# The length of a rectangle is twice its width. The perimeter is 60 ft. How do you find its area?

Apr 23, 2018

$A = 200 f {t}^{2}$

#### Explanation:

Let the width be $x$, then the length is $2 x$

$\text{Perimeter} = x + 2 x + x + 2 x = 60$

$6 x = 60$

$x = 10 \text{ } \leftarrow$ this is the width

$2 x = 20 \text{ } \leftarrow$ this is the length

$\text{Area} = l \times b$

$A = 20 \times 10$

$A = 200 f {t}^{2}$

Apr 23, 2018

The area is $200 f t {.}^{2}$

#### Explanation:

Always draw a picture for this type of question to help you visualize what's going on.

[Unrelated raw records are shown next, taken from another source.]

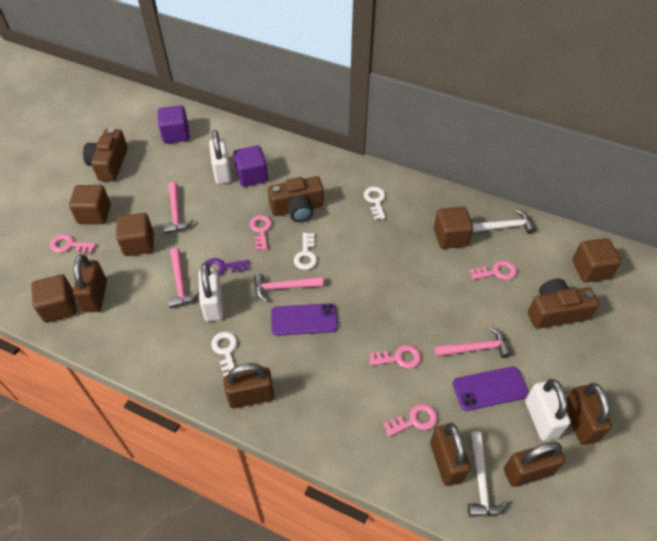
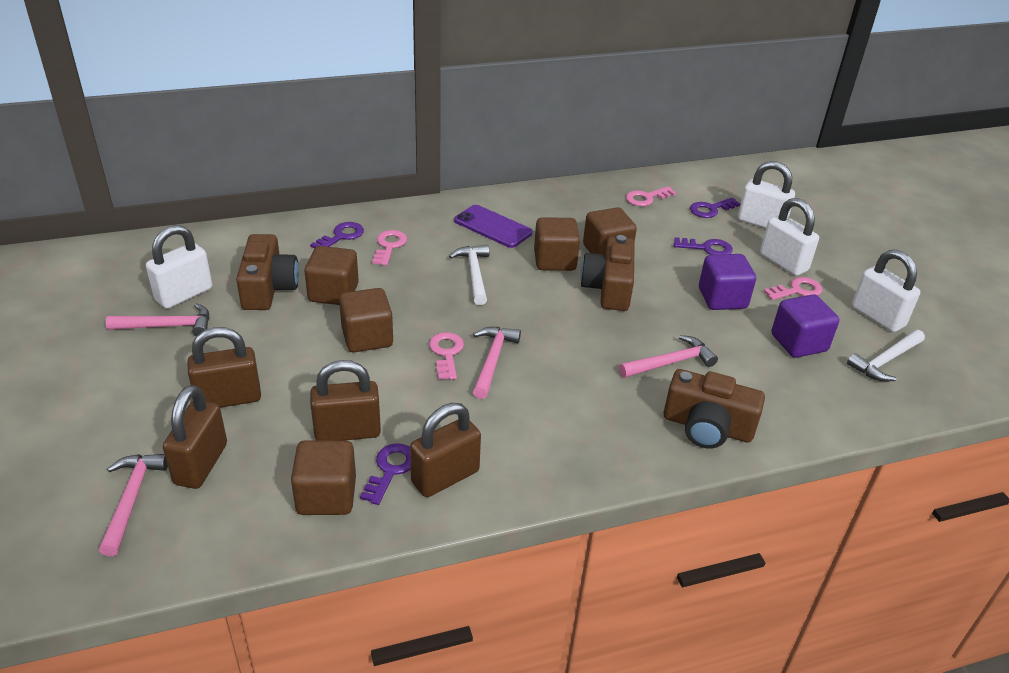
brown padlock: 5 -> 4
pink key: 5 -> 4
purple key: 1 -> 4
purple phone: 2 -> 1
white key: 3 -> 0
white padlock: 3 -> 4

When you do that, label the shorter side of your rectangle $w$. Label the longer side $l = 2 w$, or just $2 w$, since the length is twice the width.
Add up the sides and set them equal to $60$:
$w + w + 2 w + 2 w = 60$
$6 w = 60$
$\frac{6 w}{6} = \frac{60}{6}$
$w = 10$

So the width is 10 ft, and the length that is two times as long is 20 ft.
The formula for area is length times width, so plug in our new values: $l \cdot w = 20 \cdot 10 = 200 f t {.}^{2}$

Hope that helps!!